--- DESCRIPTION OF THE TASK ---
Output only this range of the data below: the line that contains "Security should be" through the final line, both ends included, each retyped exactly.

--- INPUT FOR THIS TASK ---
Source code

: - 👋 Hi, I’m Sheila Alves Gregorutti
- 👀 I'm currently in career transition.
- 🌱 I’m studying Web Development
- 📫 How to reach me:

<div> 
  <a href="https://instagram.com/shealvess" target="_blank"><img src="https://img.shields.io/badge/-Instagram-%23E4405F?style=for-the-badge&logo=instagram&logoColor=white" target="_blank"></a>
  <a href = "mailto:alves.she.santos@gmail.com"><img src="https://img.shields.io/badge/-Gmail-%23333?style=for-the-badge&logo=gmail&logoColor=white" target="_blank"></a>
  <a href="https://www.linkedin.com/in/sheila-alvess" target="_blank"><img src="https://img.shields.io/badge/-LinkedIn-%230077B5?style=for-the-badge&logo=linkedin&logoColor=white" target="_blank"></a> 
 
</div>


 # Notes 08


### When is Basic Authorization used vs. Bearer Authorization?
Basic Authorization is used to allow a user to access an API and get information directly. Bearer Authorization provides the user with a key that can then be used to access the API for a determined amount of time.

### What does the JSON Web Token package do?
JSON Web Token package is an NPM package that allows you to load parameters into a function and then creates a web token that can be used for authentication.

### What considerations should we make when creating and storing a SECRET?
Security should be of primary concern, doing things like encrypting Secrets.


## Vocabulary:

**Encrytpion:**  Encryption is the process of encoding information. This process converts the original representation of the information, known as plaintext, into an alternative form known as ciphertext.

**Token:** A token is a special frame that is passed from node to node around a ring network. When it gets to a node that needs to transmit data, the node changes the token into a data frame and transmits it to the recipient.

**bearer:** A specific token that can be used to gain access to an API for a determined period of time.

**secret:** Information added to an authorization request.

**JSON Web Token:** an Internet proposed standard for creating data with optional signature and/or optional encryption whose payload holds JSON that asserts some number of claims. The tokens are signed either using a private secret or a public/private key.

--- SOLUTION ---
Security should be of primary concern, doing things like encrypting Secrets.


## Vocabulary:

**Encrytpion:**  Encryption is the process of encoding information. This process converts the original representation of the information, known as plaintext, into an alternative form known as ciphertext.

**Token:** A token is a special frame that is passed from node to node around a ring network. When it gets to a node that needs to transmit data, the node changes the token into a data frame and transmits it to the recipient.

**bearer:** A specific token that can be used to gain access to an API for a determined period of time.

**secret:** Information added to an authorization request.

**JSON Web Token:** an Internet proposed standard for creating data with optional signature and/or optional encryption whose payload holds JSON that asserts some number of claims. The tokens are signed either using a private secret or a public/private key.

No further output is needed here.